While searching for images to illustrate my Wartime article, I came across this German propaganda poster from 1918. It ultimately didn't make the cut but I think it's very interesting. The seaplane soaring into the top left of the poster is a Friedrichshafen FF.33; in fact it is the very one which scouted for the raider Wolf during its voyage into Australasian waters in 1917, Wölfchen ('Little wolf' or rather 'Wolf's cub'). But what about the two people in the lower right, cowering in fear before the swooping aeroplane? They appear to be stereotypical and somewhat racist images of Africans, or possibly Papuans. I suspect the latter. The Wolf came close to Africa twice, near the Cape of Good Hope on both its outbound and inbound legs, but it also sailed past Rabaul after preying on Allied shipping in the South Pacific. Rabaul would have had more resonance for Germans than South Africa, because it had been the capital of German New Guinea until 1914, when the Australians occupied the colony. So perhaps this poster should be seen as suggesting to the German public that Wolf's visit was a token of Germany's continuing claims in New Guinea and would soon return to reclaim its imperial possessions. And that it had reminded the natives who their real masters were.

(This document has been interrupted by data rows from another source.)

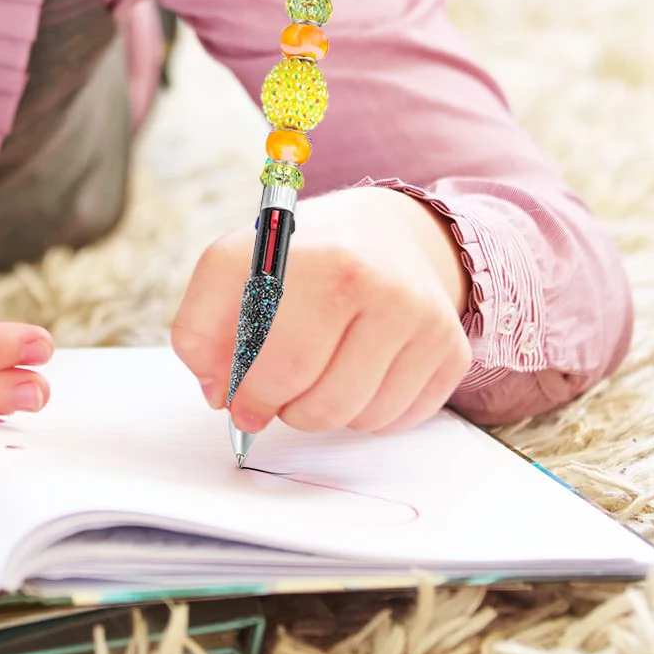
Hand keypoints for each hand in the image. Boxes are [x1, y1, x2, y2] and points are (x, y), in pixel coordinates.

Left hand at [169, 187, 473, 436]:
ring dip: (319, 413)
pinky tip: (351, 374)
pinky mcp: (451, 351)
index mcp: (323, 259)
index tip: (237, 403)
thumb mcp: (234, 264)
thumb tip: (215, 392)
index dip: (250, 393)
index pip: (282, 361)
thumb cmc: (299, 257)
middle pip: (320, 400)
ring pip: (357, 418)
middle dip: (280, 409)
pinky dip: (362, 413)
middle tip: (266, 402)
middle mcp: (383, 287)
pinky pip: (394, 420)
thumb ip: (202, 325)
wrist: (386, 233)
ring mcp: (425, 321)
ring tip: (308, 377)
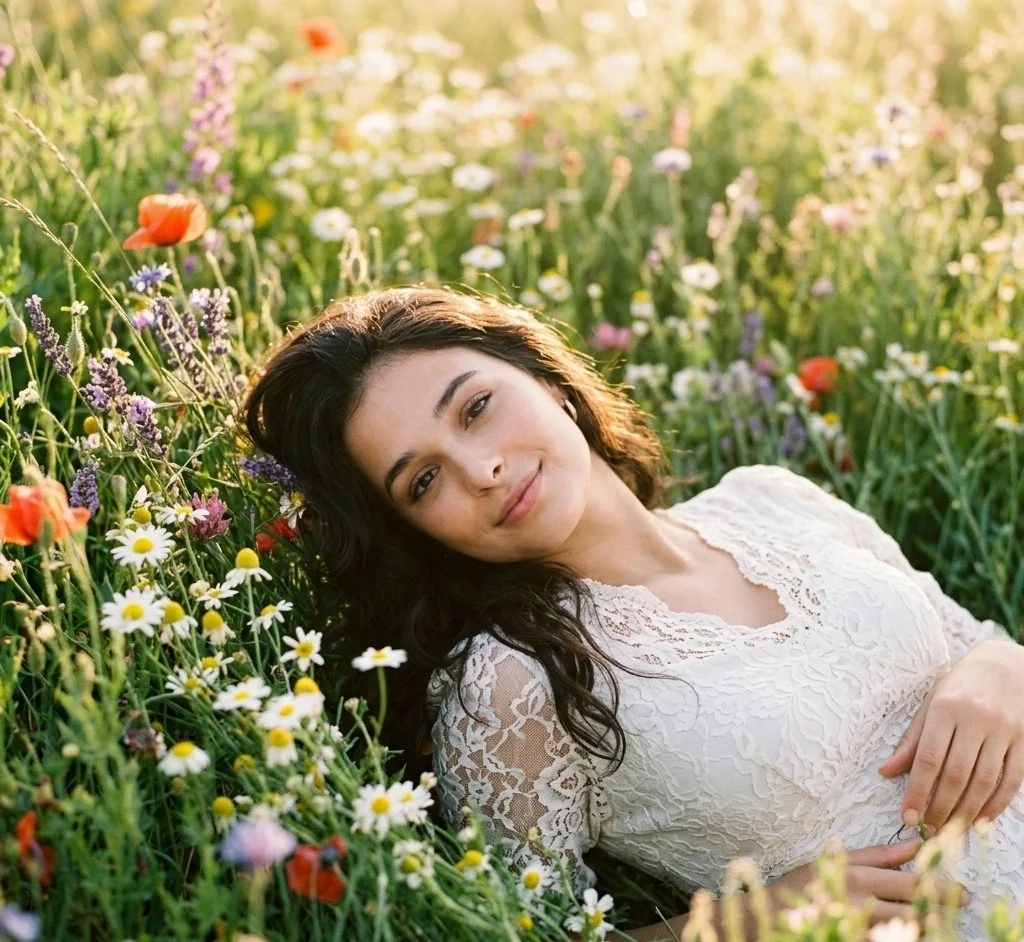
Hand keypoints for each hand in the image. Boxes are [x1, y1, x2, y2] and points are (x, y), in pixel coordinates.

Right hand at [770, 838, 970, 927]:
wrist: (775, 916)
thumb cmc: (807, 882)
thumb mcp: (841, 860)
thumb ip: (880, 855)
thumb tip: (915, 845)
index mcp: (859, 878)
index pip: (912, 884)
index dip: (943, 889)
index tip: (965, 892)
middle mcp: (862, 906)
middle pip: (917, 912)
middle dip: (940, 910)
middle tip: (957, 904)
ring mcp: (861, 931)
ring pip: (909, 933)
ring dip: (923, 926)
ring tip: (929, 917)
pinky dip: (903, 937)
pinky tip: (903, 930)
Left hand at [878, 640, 1023, 832]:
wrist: (1007, 665)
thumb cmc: (960, 685)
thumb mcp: (931, 703)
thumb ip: (911, 740)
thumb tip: (886, 772)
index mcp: (946, 708)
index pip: (928, 758)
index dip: (917, 791)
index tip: (907, 816)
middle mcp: (976, 719)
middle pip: (956, 774)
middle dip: (941, 808)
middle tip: (928, 830)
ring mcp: (1004, 731)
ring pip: (985, 782)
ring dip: (966, 812)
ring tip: (950, 830)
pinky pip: (1012, 781)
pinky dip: (996, 805)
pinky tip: (980, 820)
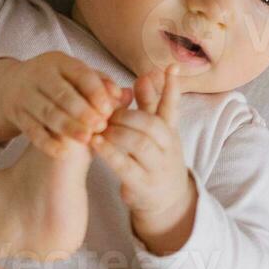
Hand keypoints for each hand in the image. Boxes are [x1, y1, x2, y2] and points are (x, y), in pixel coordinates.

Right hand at [0, 52, 128, 157]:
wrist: (11, 86)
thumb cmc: (57, 82)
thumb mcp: (75, 76)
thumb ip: (101, 84)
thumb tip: (125, 94)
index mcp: (59, 62)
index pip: (80, 74)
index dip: (96, 91)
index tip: (109, 109)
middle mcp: (39, 75)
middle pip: (62, 94)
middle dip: (82, 111)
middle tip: (101, 126)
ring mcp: (26, 95)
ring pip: (47, 112)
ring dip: (67, 127)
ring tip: (86, 139)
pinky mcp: (17, 115)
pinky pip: (32, 131)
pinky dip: (47, 143)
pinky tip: (64, 153)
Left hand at [89, 64, 194, 243]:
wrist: (166, 201)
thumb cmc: (155, 158)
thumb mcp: (156, 132)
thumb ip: (149, 104)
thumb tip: (145, 74)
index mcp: (170, 132)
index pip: (173, 107)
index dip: (172, 88)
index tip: (170, 67)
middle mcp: (168, 148)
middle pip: (152, 125)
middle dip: (128, 115)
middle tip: (106, 110)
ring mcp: (158, 167)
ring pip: (140, 144)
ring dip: (118, 132)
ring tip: (99, 125)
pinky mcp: (143, 185)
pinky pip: (126, 167)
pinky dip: (110, 153)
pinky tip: (95, 143)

But the poster had a more overt purpose, indicated by the text at the bottom: to advertise the Deutsche Luftkriegsbeute Ausstellung, or 'German air war booty exhibition', held in Munich sometime in 1918 (after February, when Wolf returned to Germany, and before November, presumably) along with associated military concerts. Presumably these were primarily propaganda exercises to rally the home front, but they may also have been used to raise funds for the war effort. However, I haven't been able to find much information about the exhibition, other than this poster and the rather striking ones below. (Apparently a pocket guide is still extant.)
This one, which appears to be a generic poster with a blank space for organisers to fill in with more timely information about the exhibition, also shows the Wölfchen, this time in profile view, and presumably that's Wolf itself steaming into the lefthand side. Presumably the aircraft itself was on display in the exhibition. The fact that Wölfchen was used twice must tell us something of the propaganda impact of Wolf's successes in successfully evading all the Allied navies after sinking so many merchant ships; no other recognisable individual aircraft appears in the posters I've found, not even the Red Baron's Dreidecker. But equally it might tell us something of the desperation beginning to be felt in Germany in 1918, because after all Wolf's successes could not and did not alter the course of the war.
Here's another exhibition poster showing a German aeroplane. Or rather the left half of one...
... here's the right half...
... and here they are stitched together somewhat ineptly by myself. (Click for full size.) It shows an Albatros D.V, engine running and presumably in flight. The word 'DELKA' in the top left corner might be thought to be the name of the Albatros, or maybe the pilot, contrary to my claim above that there are no specific aeroplanes identified in these posters. But it reappears in the last poster reproduced below and I think DELKA is just an acronym for the exhibition itself, i.e. DEutsche LuftKriegsbeute Ausstellung.
Most of the posters are more like this, showing German airpower dominating Allied airpower, usually signified by an imperial eagle and a terminally damaged enemy aeroplane. And that's what you'd expect from a war trophy exhibition, captured machines, not friendly ones like the Wölfchen and the Albatros. But that's being pedantic, and maybe there's some nuance to the word Kriegsbeute which I'm not picking up.
It's noticeable that all the Allied machines in these posters are actually British machines. Why no French ones? The French Aéronautique Militaire was as big as the RAF or bigger, certainly not to be sneered at; yet all the roundels are blue on the outside and red on the inside. Were the British seen as the main opponents in the air? Or is it just that these are the only DELKA posters which are to be found in museum collections in the English-speaking world because they were more interesting to English-speaking collectors?
Also, the aircraft depicted appear to all be fighters, not bombers or scouts (apart from the Wölfchen), of course). So they seem to be playing into the 'knights of the air' myth, as popular in Germany as it was elsewhere, and not, for example, making claims about how well-protected German cities are against air raids. (Which only affected a very small proportion of Germans, of course, and mostly in the west: Munich apparently received just three bombs over the whole war.)
The grisly sight of Allied planes twisting, burning to the ground showed the German public that the Reich would stop at nothing to win.
-- Peter Fritszche, A Nation of Fliers: German Aviation and the Popular Imagination (Cambridge and London: Harvard University Press, 1992), 94.
The last poster (and possibly the preceding one) is actually not from the 1918 DELKA, but the 1917 one, so it seems to have been a semi-regular event (though possibly only held twice). And possibly a travelling one too -- there's no specific location given (other than the 'Zoo'), but this poster was printed in Berlin, whereas some or all of the ones above were printed in Munich, so maybe that's where it was held. That's the only evidence I've found for the 1917 DELKA, though, apart from a modified version of the same poster showing it was still on in March as well as February.